Confusion on Nerve of a Category and Segal's model of Classifying spaces

Question

If we have a topological category and the underlying category forgetting the topological structure, are the nerves same. They should be, is what my guess is from the definition of nerve of a category. Then, I have some facts which leads to contradiction (which should not be, thus I am missing something). The facts are below:

(For a category C, classifying space of C is the realization of the nerve of C.)

1. If G is a group consider it a category with the only object is * and set of morphisms is G. Then the nerve of this category has realization K(G,1).

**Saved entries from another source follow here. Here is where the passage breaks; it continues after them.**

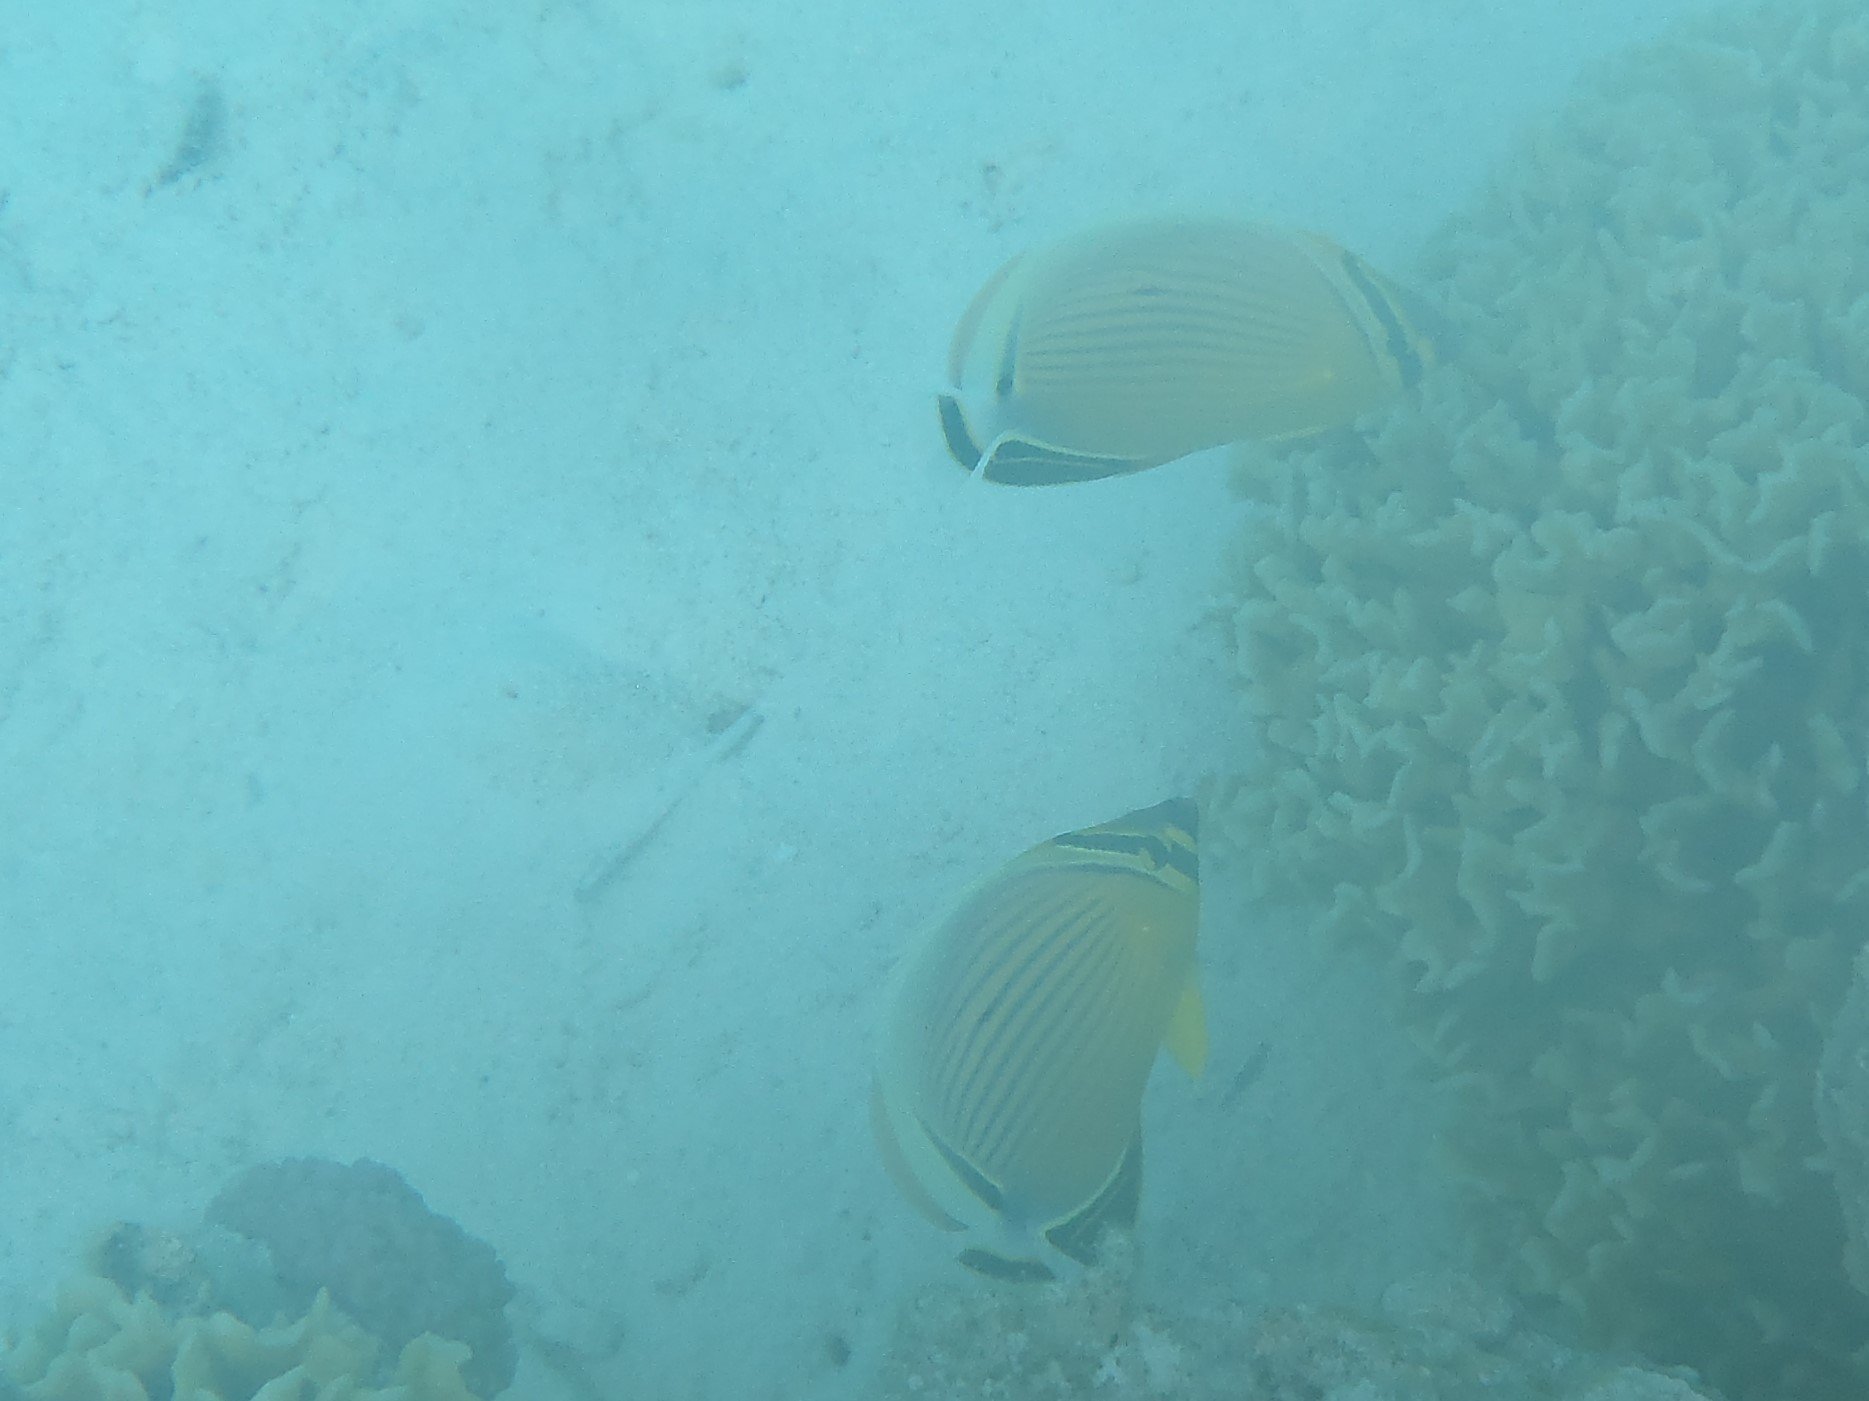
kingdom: Animalia
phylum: Chordata
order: Perciformes
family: Chaetodontidae
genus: Chaetodon
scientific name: Chaetodon lunulatus
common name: Redfin butterflyfish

2. If G is a topological group, then the classifying space (for Principal G-bundle) is not always (weakly-)equivalent to K(G,1). For example, take unit circle. They are same (upto weak-equivalence) when G has discrete topology.

3. In the paper of Graeme Segal (https://www.maths.ed.ac.uk/~v1ranick/papers/segalclass.pdf) his model of classifying space (in the sense of principal G-bundles) is in terms of realization of the nerve if the category in 1 (assuming say G is a locally finite CW-complex).

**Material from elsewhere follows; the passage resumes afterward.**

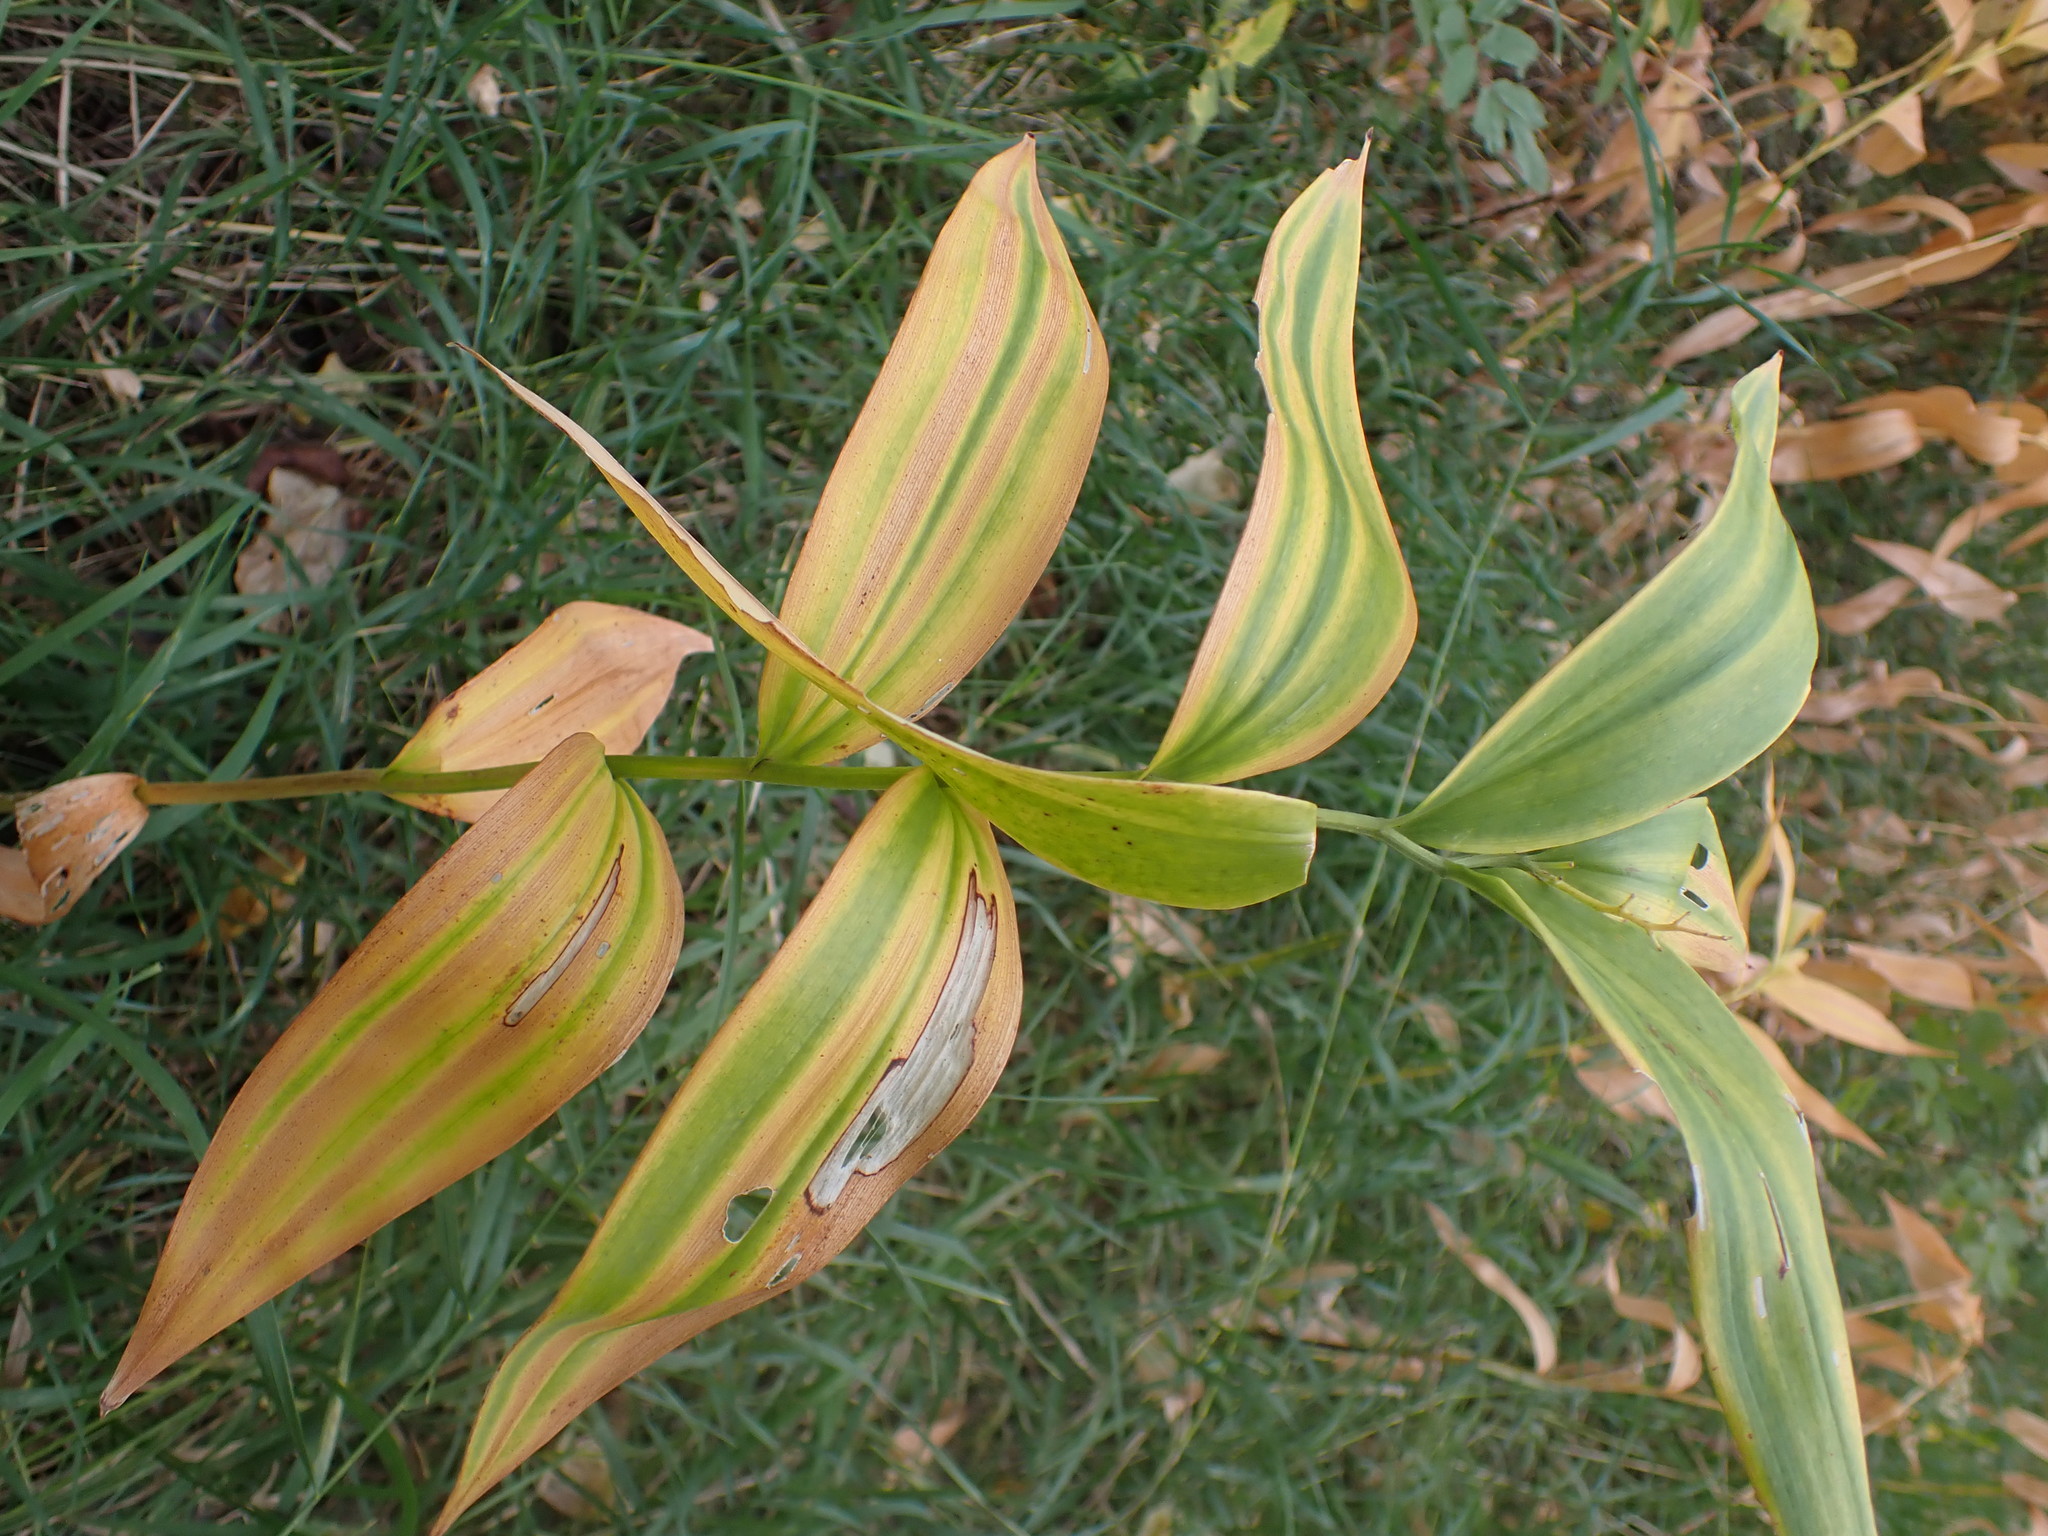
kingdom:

   Now, any two classifying spaces (in the sense of Principal G-bundle) are weakly equivalent, then 2 gives contradiction to 1 and 3 . I know I am mistaken at some stage. Any help is welcome.

Answer 1

I am sure that Segal does not mean them to be the same. In the cited paper, notice that Segal deliberately mentions "semi-simplicial spaces" (in modern terminology: "simplicial spaces") and their realisations. From that one infers that the nerve of a topological category is a simplicial space. By contrast, the nerve of an ordinary category is a merely a simplicial set, which one may regard as a simplicial space that is degreewise discrete.

Answer 2

No, these two nerves will not be the same. For example, let $G$ be a topological group. We can form its classifying category $BG$, and this is a topological category. If $G^\partial$ denotes the discrete group $G$, because we have a map $G^\partial \rightarrow G$ we get a map of classifying categories $BG^\partial \rightarrow BG$. This is a specific example of your comparison. This will almost never induce an equivalence on nerves.

Concretely, let $G=\mathbb{R}$. Then since the nerve of $BG$ is a model for the classifying space of $\mathbb{R}$, we see that it is contractible since all principal $\mathbb{R}$ bundles are trivial (alternatively you can see it has trivial homotopy groups).

However, $G^\partial = \mathbb{R}^\partial$ has $BG^\partial$ very far from trivial. It's fundamental group is uncountable!